Arnaud Beltrame est mort en martyr. Non comme ces assassins qui égorgent, massacrent, achèvent les blessés, et considèrent la vie humaine comme un résidu dont il faut se débarrasser. Non comme un fanatique qui jauge le sacrifice selon l'explosion qui anéantit des existences innocentes. Mais en homme brave, responsable, qui a jugé qu'il n'était pas vain de sauver la vie d'une femme sans défense contre la sienne, parce que, pour un soldat, donner sa vie est un honneur et un service, un contrat avec la patrie, avec soi-même, et peut-être avec ce qui est encore plus élevé.

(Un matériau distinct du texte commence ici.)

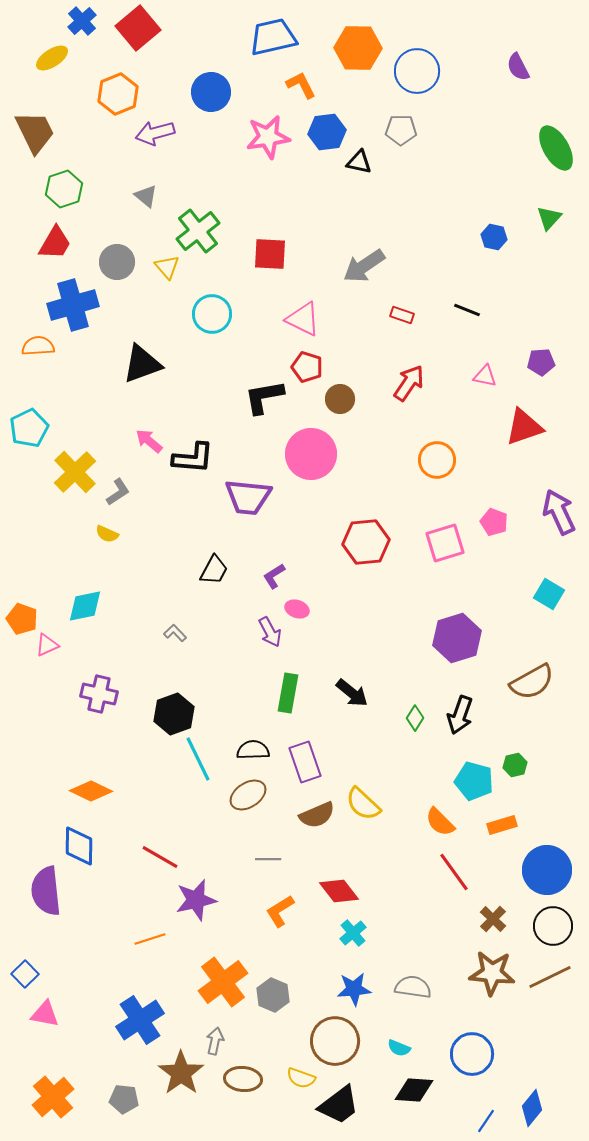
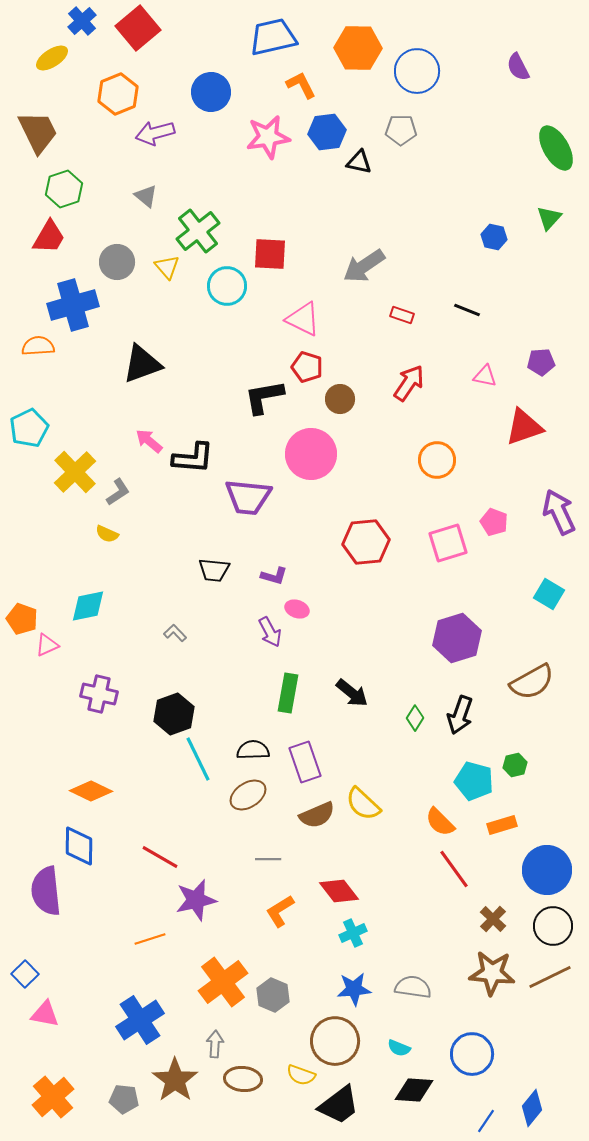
brown trapezoid at (35, 132): moved 3 px right
red trapezoid at (55, 243): moved 6 px left, 6 px up
cyan circle at (212, 314): moved 15 px right, 28 px up
pink square at (445, 543): moved 3 px right
black trapezoid at (214, 570): rotated 68 degrees clockwise
purple L-shape at (274, 576): rotated 132 degrees counterclockwise
cyan diamond at (85, 606): moved 3 px right
red line at (454, 872): moved 3 px up
cyan cross at (353, 933): rotated 16 degrees clockwise
gray arrow at (215, 1041): moved 3 px down; rotated 8 degrees counterclockwise
brown star at (181, 1073): moved 6 px left, 7 px down
yellow semicircle at (301, 1078): moved 3 px up
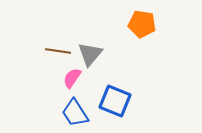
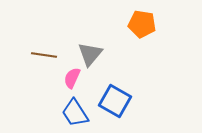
brown line: moved 14 px left, 4 px down
pink semicircle: rotated 10 degrees counterclockwise
blue square: rotated 8 degrees clockwise
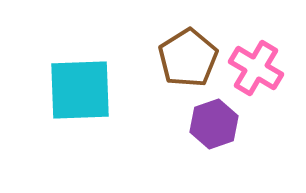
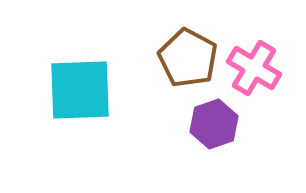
brown pentagon: rotated 12 degrees counterclockwise
pink cross: moved 2 px left
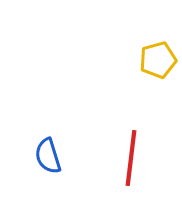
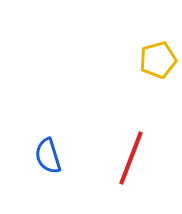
red line: rotated 14 degrees clockwise
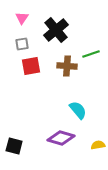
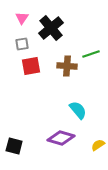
black cross: moved 5 px left, 2 px up
yellow semicircle: rotated 24 degrees counterclockwise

Tout à coup, notre pauvre France, si rabaissée, si meurtrie, si humiliée, et, il faut bien le dire, si petite, si vile, parfois, a renoué avec son âme, avec l'esprit qui est son origine. Il est grand de s'immoler, sans porter tort à autrui, comme Dominique Venner, qui a renouvelé, en plein XXIe siècle, le geste antique des stoïciens ou des samouraïs. Mais Venner protestait, criait contre la mort de notre civilisation. Il y avait quelque chose de déclamatoire, de stylé, dans son acte. Un peu comme le témoignage des martyrs chrétiens jetés aux lions.
Avec le lieutenant colonel Arnaud Beltrame, on est dans une autre dimension. Peut-être pourrait-on évoquer, non le geste, mais la geste, celle des chevaliers de nos vielles chansons médiévales, dont les exploits se voient sur les vitraux ou les chapiteaux de nos églises romanes ou de nos monastères. Mais nos guerriers francs étaient encore trop orgueilleux. Car ce n'est certes pas une prouesse belliqueuse, qui a été accomplie pour notre mémoire, mais un service, mais un office, une offrande humble, sans haine, sans ostentation vaine, sans ornement : un sacrifice chrétien, comme celui que fit Celui qui subit la croix pour l'humanité, et d'une telle simplicité que l'on ne peut que la figurer que comme une prière pure, claire et traversée de lumière.
Que nos gouvernants, de droite et de gauche, qui ont plongé notre nation dans l'une des pires décadences de notre histoire, ne s'y trompent pas. Leurs discours ronflants ne réussiront pas à récupérer un sacrifice aussi grand. Ils sont trop nains, pour cela ! Le lieutenant colonel Beltrame n'appartient qu'à son pays, par-delà les siècles. Il demeure, pour nous, un exemple.